Using a protractor, we measured the angle of incidence and angle of reflection from the normal and recorded the data. These steps were repeated one more time using a different angle.

Steps were repeated using the concave and convex mirror surfaces facing the light source. The slit mask and concave mirror were adjusted to shine three parallel rays until the middle reflected ray was aligned with the middle incident ray. The concave surface was traced, the three incident points were marked on this trace, and the point where all three rays crossed the focal point was also marked. These points were connected with a straight line to the focal point and then the focal length was measured from the middle incident point from the focal point See Fig.

The line was extended until it had a length of 2f. This procedure was repeated for the convex mirror.

Refraction of light traveling from air to water 1. The laser beam was adjusted so that the incident point was at the center of the tank See Fig. While slowly moving the laser beam downward, we recorded the angles of incidence and refraction for three different angles.

Refraction of light traveling from water into air 1.

We set the angle of incidence to be less than the critical angle and recorded the angles of incidence and refraction see Fig.

We set the angle of incidence equal to the critical angle and recorded the angle of incidence. We set the angle of incidence to be greater than the critical angle and recorded the angles of incidence and refraction.

All incident light would be reflected back into the water total internal reflection. Table 1: This experiment also showed that all of the light rays were on the plane of incidence. This implies that the mirror has a radius of curvature, which can be determined by finding the center of the circle vertex. Halfway between the vertex and center of curvature is the focal point. The distance from the focal point to the vertex is known as the focal length.

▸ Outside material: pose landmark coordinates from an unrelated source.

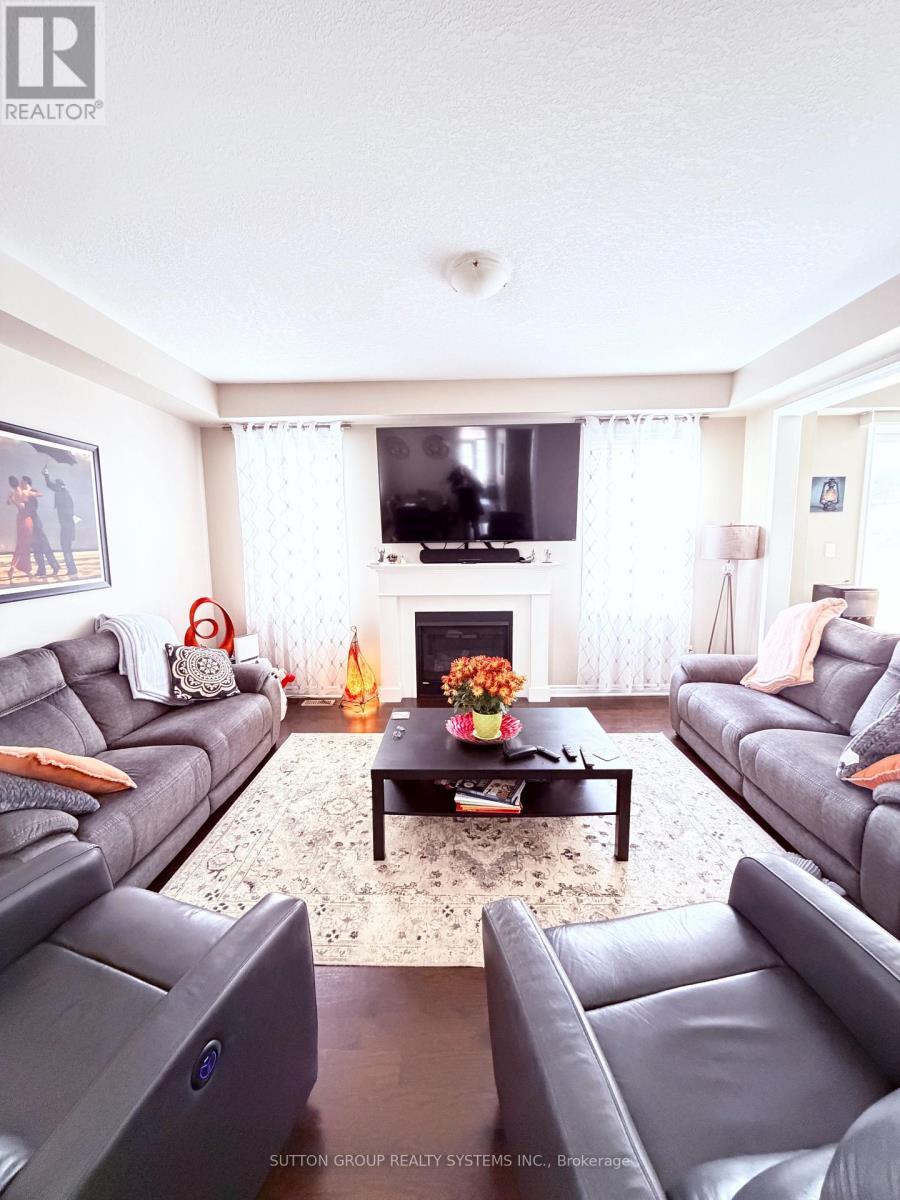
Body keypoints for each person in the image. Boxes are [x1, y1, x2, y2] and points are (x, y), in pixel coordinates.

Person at [19, 476, 59, 579]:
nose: (21, 483)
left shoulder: (32, 492)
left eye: (22, 481)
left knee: (44, 546)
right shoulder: (24, 493)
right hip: (30, 523)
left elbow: (33, 507)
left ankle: (55, 566)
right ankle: (42, 570)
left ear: (27, 482)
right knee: (36, 547)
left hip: (35, 523)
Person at [42, 467, 78, 576]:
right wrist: (46, 475)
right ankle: (72, 569)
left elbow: (68, 513)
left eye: (56, 485)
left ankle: (71, 569)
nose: (55, 487)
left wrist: (47, 476)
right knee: (66, 547)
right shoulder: (64, 493)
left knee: (65, 547)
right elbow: (50, 485)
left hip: (67, 526)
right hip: (67, 526)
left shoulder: (63, 496)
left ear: (59, 487)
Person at [5, 475, 34, 580]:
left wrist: (11, 500)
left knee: (22, 544)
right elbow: (22, 507)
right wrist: (15, 501)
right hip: (26, 520)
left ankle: (22, 569)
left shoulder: (13, 492)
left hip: (20, 520)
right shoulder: (22, 492)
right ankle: (18, 568)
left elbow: (8, 503)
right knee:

## Depth from Refraction Using a Transparent Medium with Unknown Pose and Refractive Index

For a concave mirror, the rays that run parallel to the principal axis will reflect off of the mirror and converge at the focal point positive focal length , whereas for a convex mirror, the light rays will diverge at the focal point negative focal length. Because we approximated the index of air nair to be 1, we used the following formula to calculate, nwater: This means that there is zero refracted light, and all light is reflected back into the medium. Therefore, the ratio of the refractive index for the incidence medium to the refractive medium must be less than 1.